The MacIntosh apple was first seen in Ontario, Canada by John McIntosh in 1811. By 1836 people were calling it the McIntosh Red and today it can be found in every apple growing region.
Scientific Binomial Name: Malus domestica
Eating fresh, cooking, salads.
Good-quality McIntosh apples will be firm with smooth, clean skin and have good color for the variety. Test the firmness of the apple by holding it in the palm of your hand. (Do not push with your thumb). It should feel solid and heavy, not soft and light.
Avoid product with soft or dark spots.
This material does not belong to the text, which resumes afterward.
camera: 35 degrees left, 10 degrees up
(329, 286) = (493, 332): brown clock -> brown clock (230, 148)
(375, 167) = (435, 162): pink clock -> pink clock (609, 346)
Also if the apple skin wrinkles when you rub your thumb across it, the apple has probably been in cold storage too long or has not been kept cool.
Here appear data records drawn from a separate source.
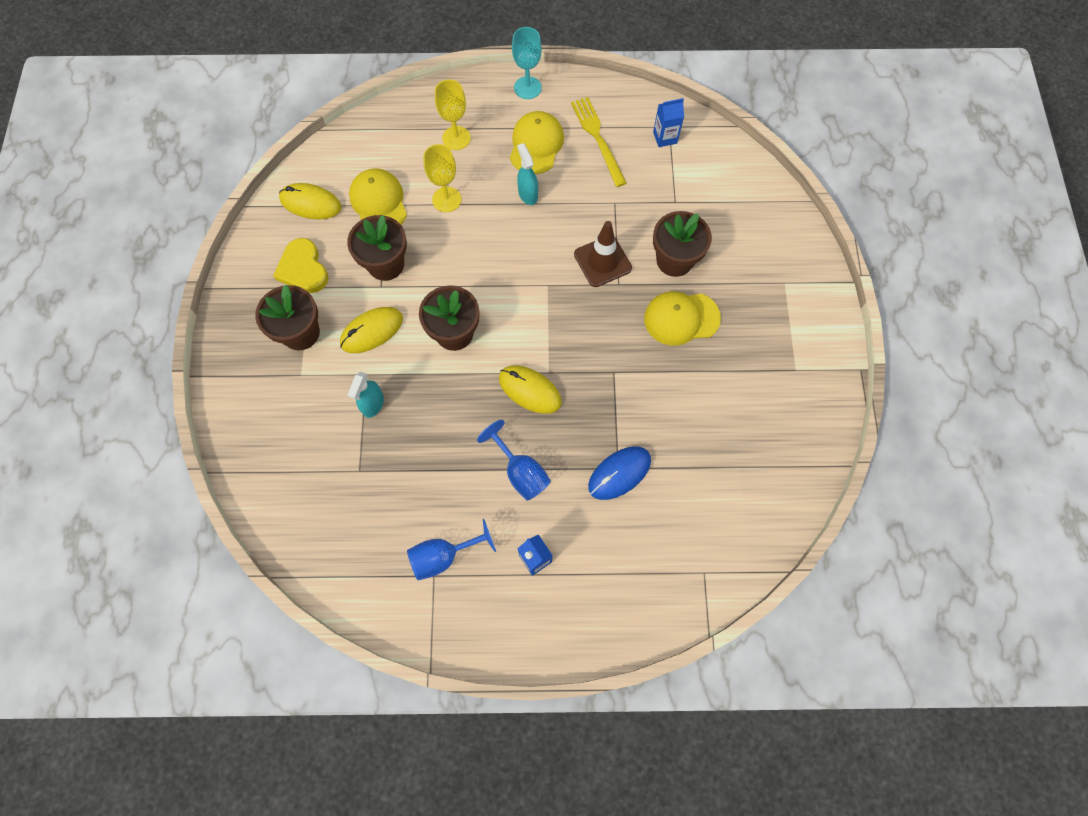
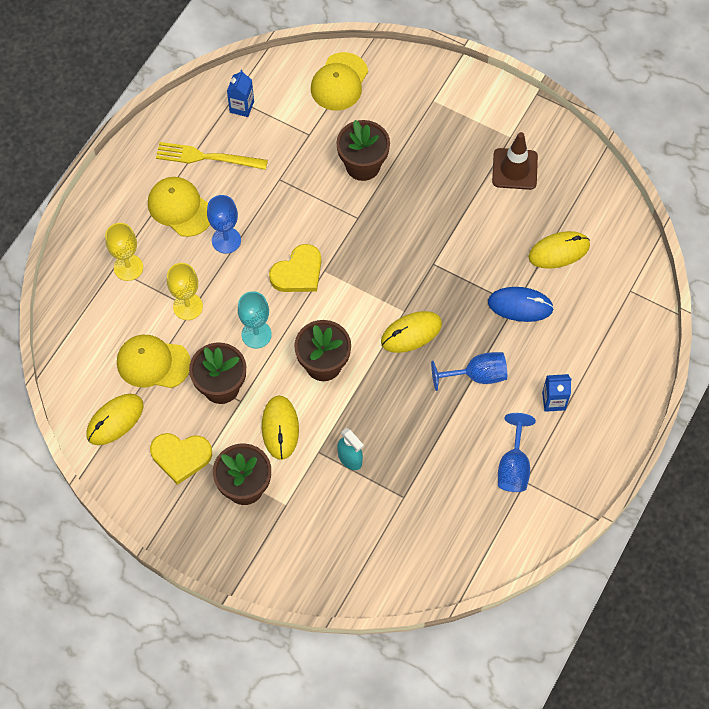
camera: 60 degrees left, 5 degrees down
(527, 88) = (115, 183): turquoise goblet -> turquoise goblet (256, 334)
(528, 194) = (226, 240): turquoise spray bottle -> blue goblet
(532, 265) = (298, 272): none -> yellow heart
(602, 261) = (329, 218): brown traffic cone -> brown traffic cone (514, 169)
(619, 473) = (520, 305): blue mouse -> blue mouse turned 75 degrees counterclockwise
(681, 318) = (417, 190): yellow cap -> yellow cap (339, 82)
(702, 479) = (559, 251): none -> yellow mouse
Fresh McIntosh Apples are available from Washington from September through February while cold storage product is available from January through June.
McIntosh Apple Nutritional Information
Serving Size: 1 medium apple (154g)
Amount Per Serving
*Percent Daily Values are based on a 2,000 calorie diet. Your daily values may be higher or lower depending on your calorie needs.
Source: PMA's Labeling Facts
Apples are very low in Saturated Fat, Cholesterol and Sodium. They're also a good source of Dietary Fiber and Vitamin C.
Apple Tips & Trivia
- Rub cut apples with lemon juice to keep slices and wedges creamy white for hours.
- Store apples in a plastic bag in the refrigerator away from strong-odored foods such as cabbage or onions to prevent flavor transfer.
- Apples are the second most important of all fruits sold in the supermarket, ranking next to bananas.
- Tens of thousands of varieties of apples are grown worldwide.
- The history of apple consumption dates from Stone Age cultivation in areas we now know as Austria and Switzerland.
- In ancient Greece, tossing an apple to a girl was a traditional proposal of marriage; catching it was acceptance.
- Folk hero Johnny Appleseed (John Chapman) did indeed spread the cultivation of apples in the United States. He knew enough about apples, however, so that he did not distribute seeds, because apples do not grow true from seeds. Instead, he established nurseries in Pennsylvania and Ohio.
- Three medium-sized apples weigh approximately one pound.
- One pound of apples, cored and sliced, measures about 4 1/2 cups.
- Purchase about 2 pounds of whole apples for a 9-inch pie.
- One large apple, cored and processed through a food grinder or processor, makes about 1 cup of ground apple.